PAGE TEXT:
Léon-Gontran Damas 1912–1978
French Guianese poet, nonfiction writer, essayist, editor, and short story writer.
The following entry provides an overview of Damas's career.
Best known for his poetry—particularly the collection Pigments (1937)—Damas was a co-founder of Negritude, a literary and philosophical movement begun in Paris during the early 1930s, which attacked European colonialism and racism and affirmed African traditions and Black identity. Damas's poetry features rhythms drawn from blues music, jazz, and the African drumbeat, and often addresses themes of alienation, loss, and racial persecution. In summarizing Damas's career, O. R. Dathorne stated that Damas "was a poet who fiercely believed in a cause, but he did not allow that cause to blunt his vision…. His poetry stresses not the collision of worlds but the manner in which humanity can triumph and overcome manmade obstacles."

DATASET CONTENT:
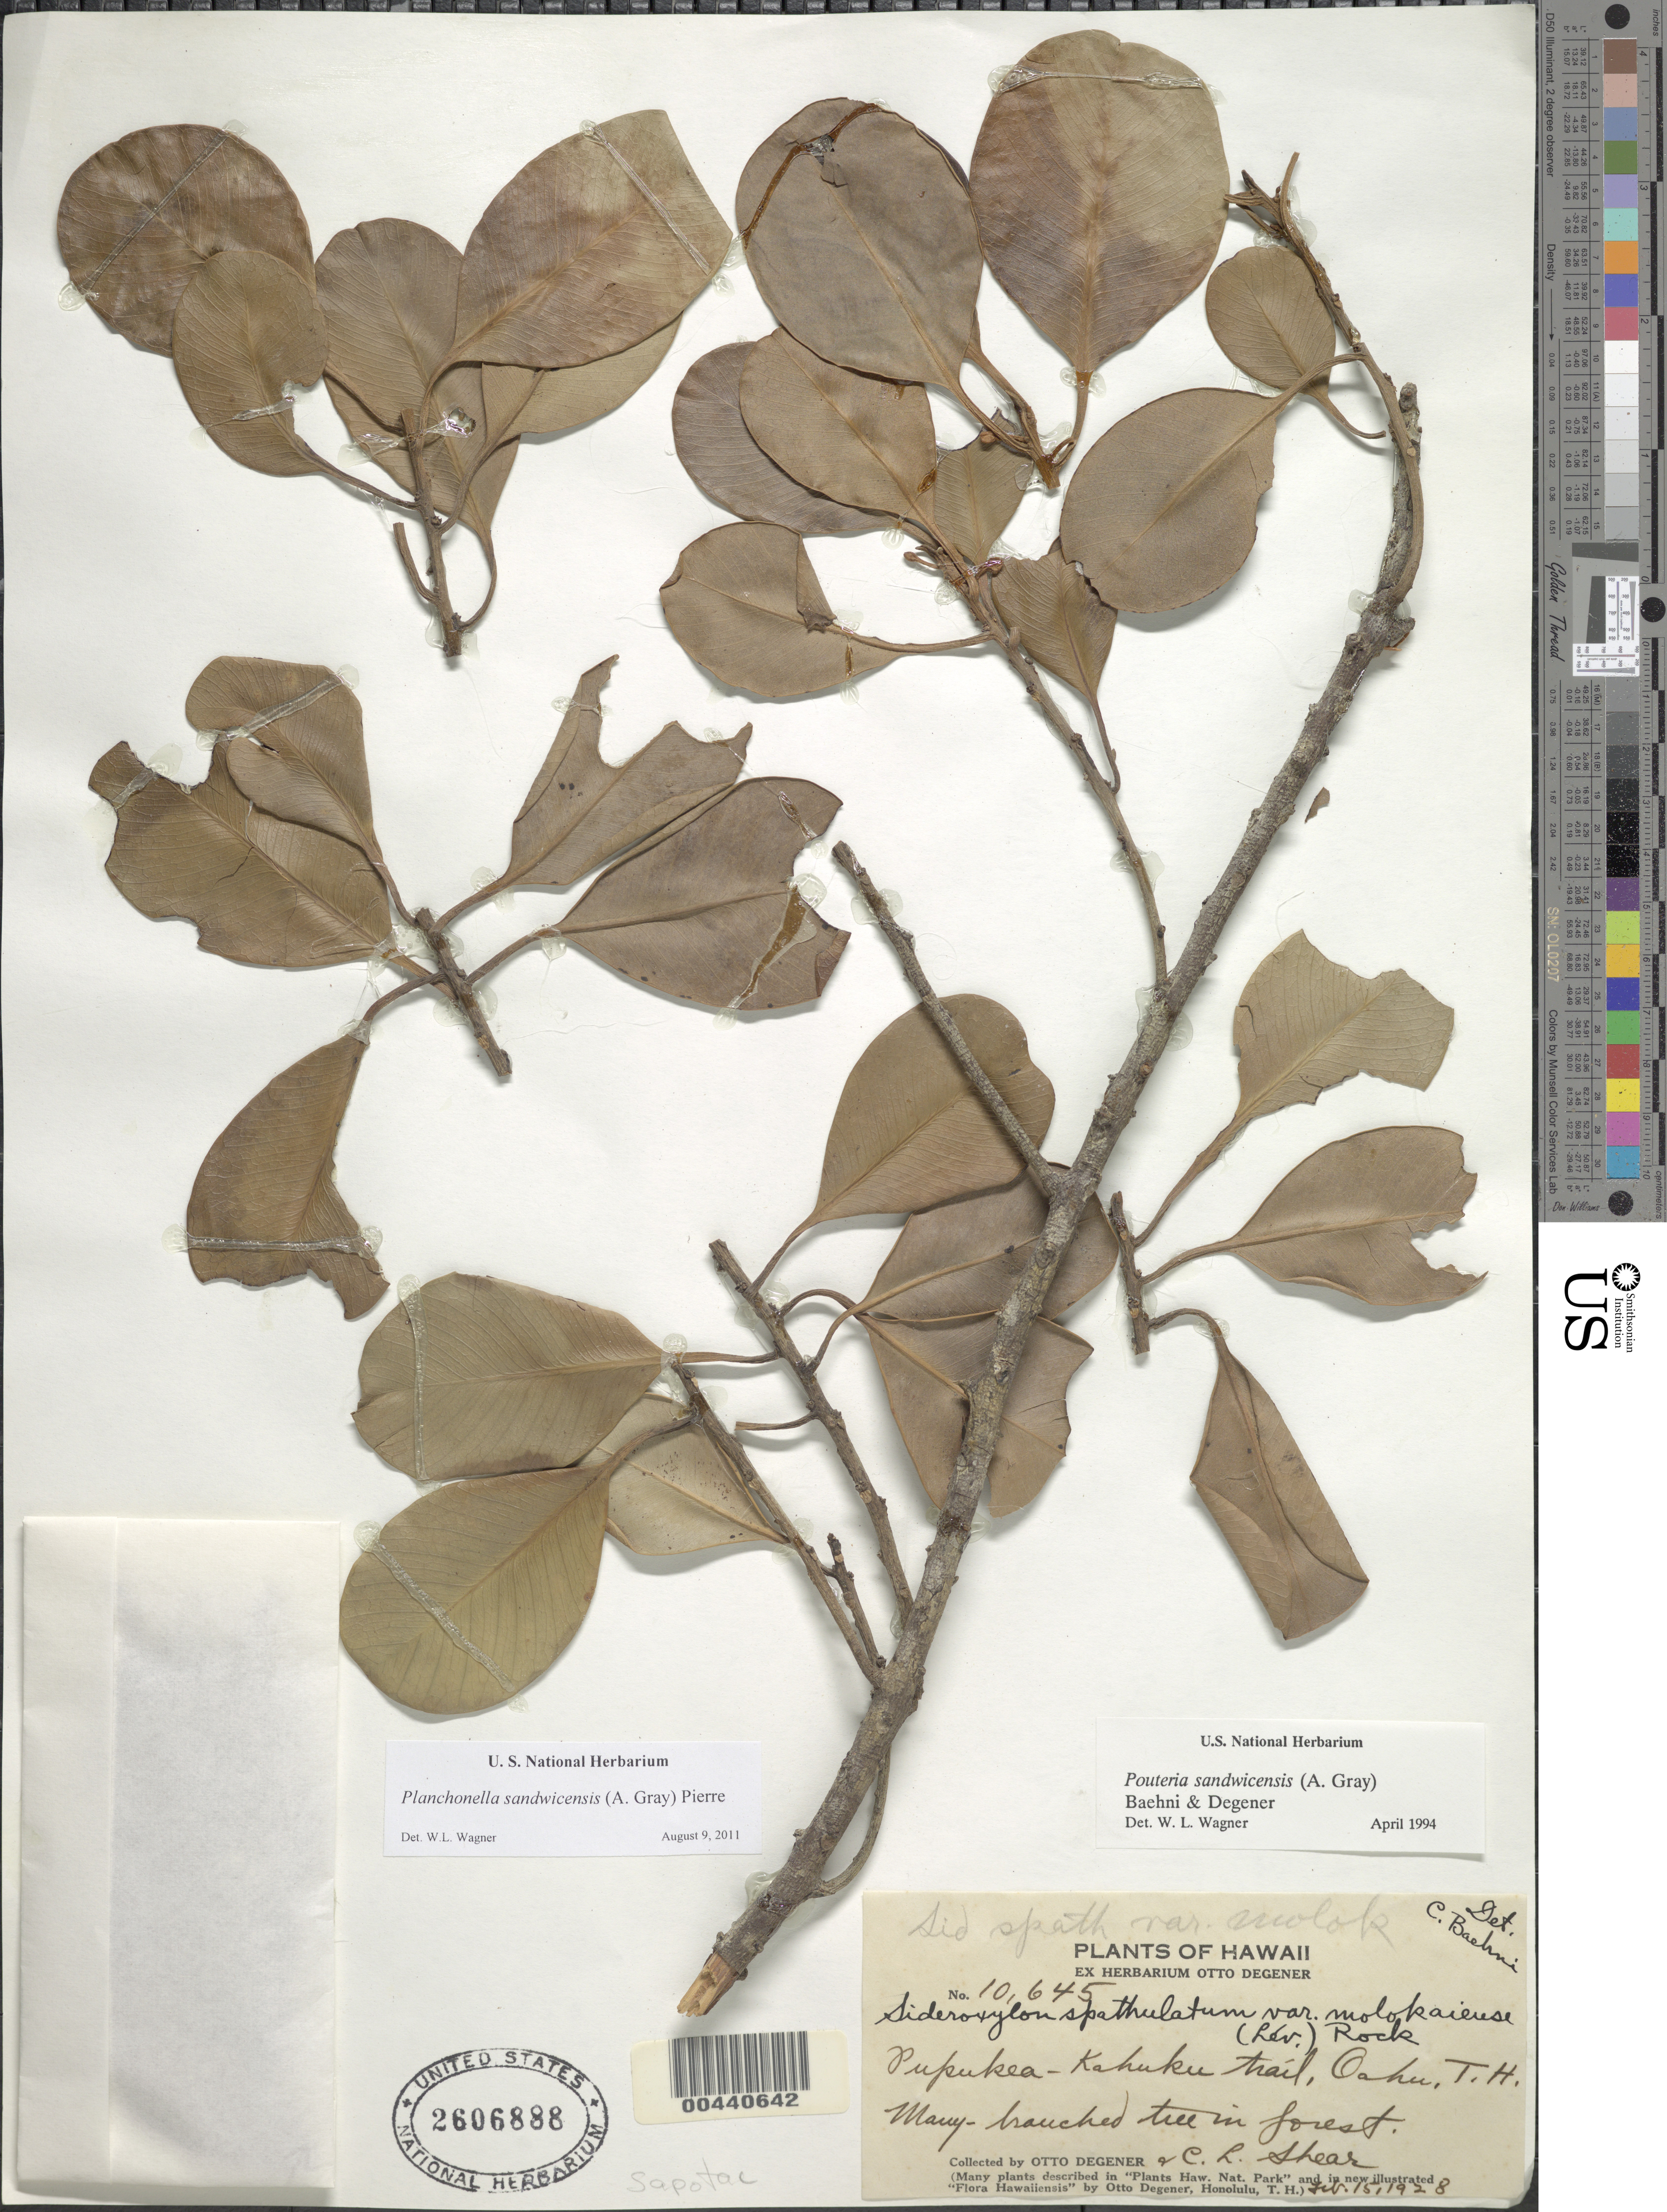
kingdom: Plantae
...
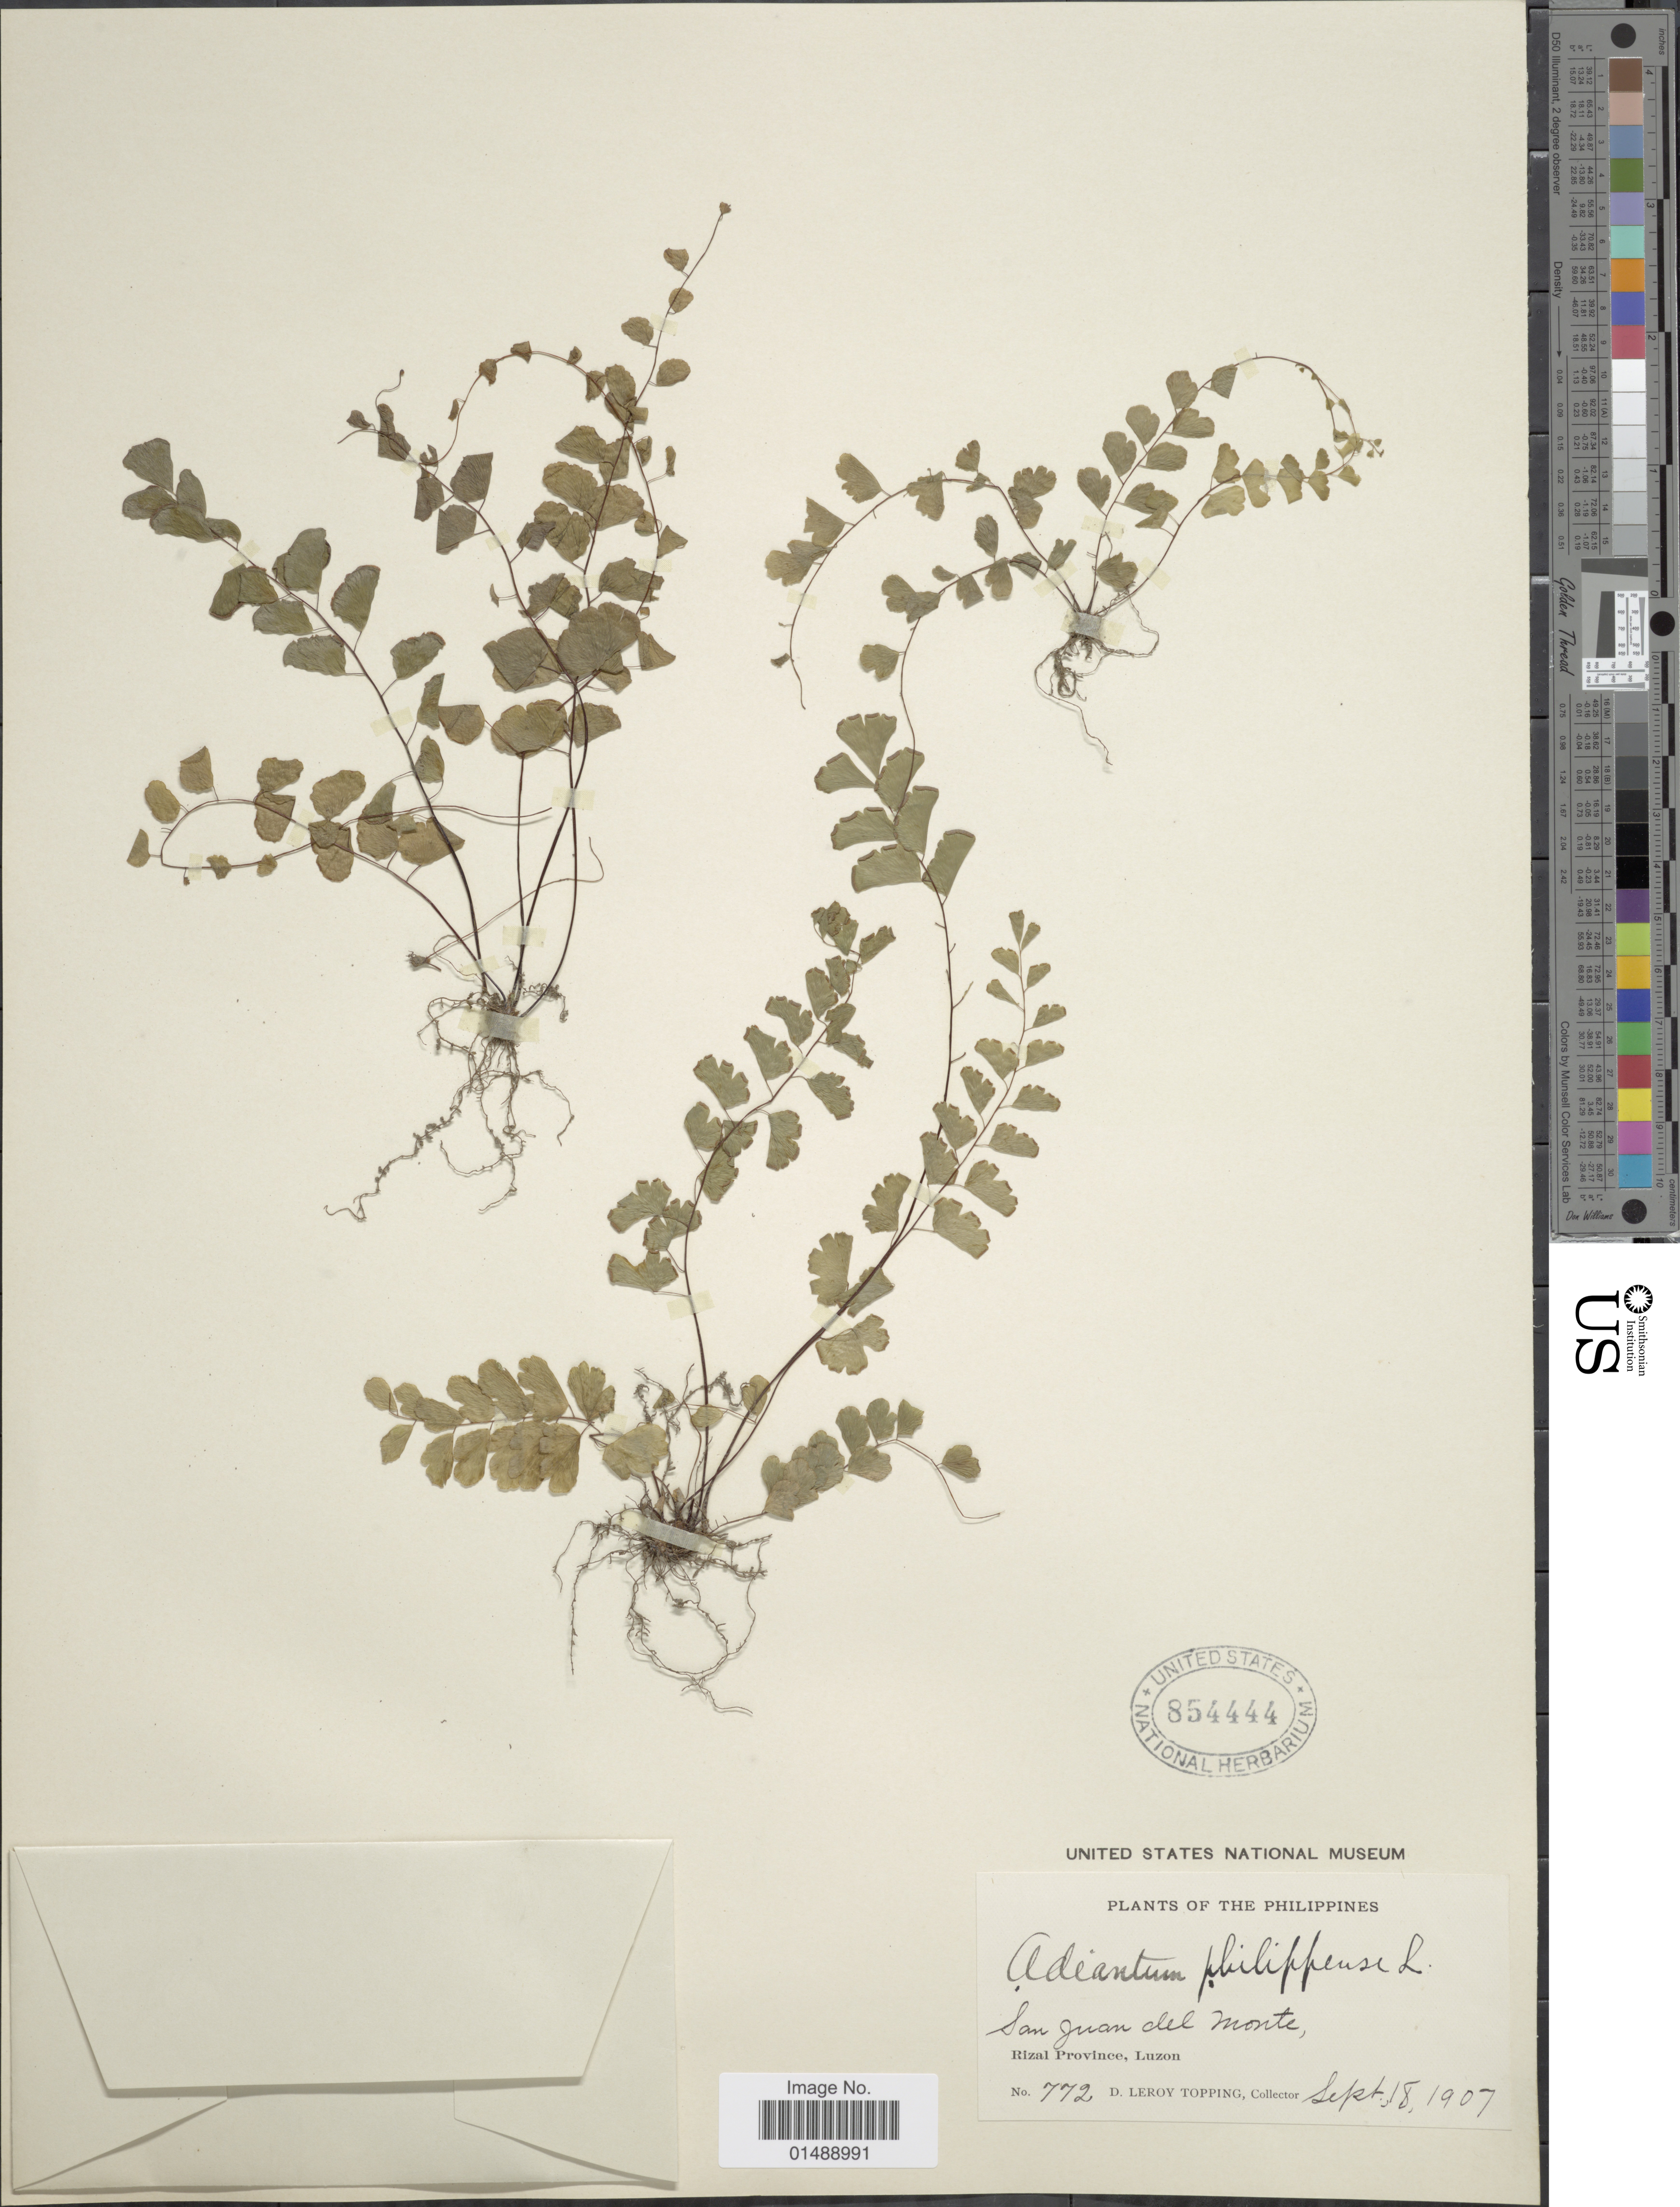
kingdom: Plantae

EXERCISE DIRECTIONS:
According to the Damas entry, which literary and philosophical movement did Damas co-found? Answer from the Damas entry alone.

ANSWER TO THE EXERCISE:
Negritude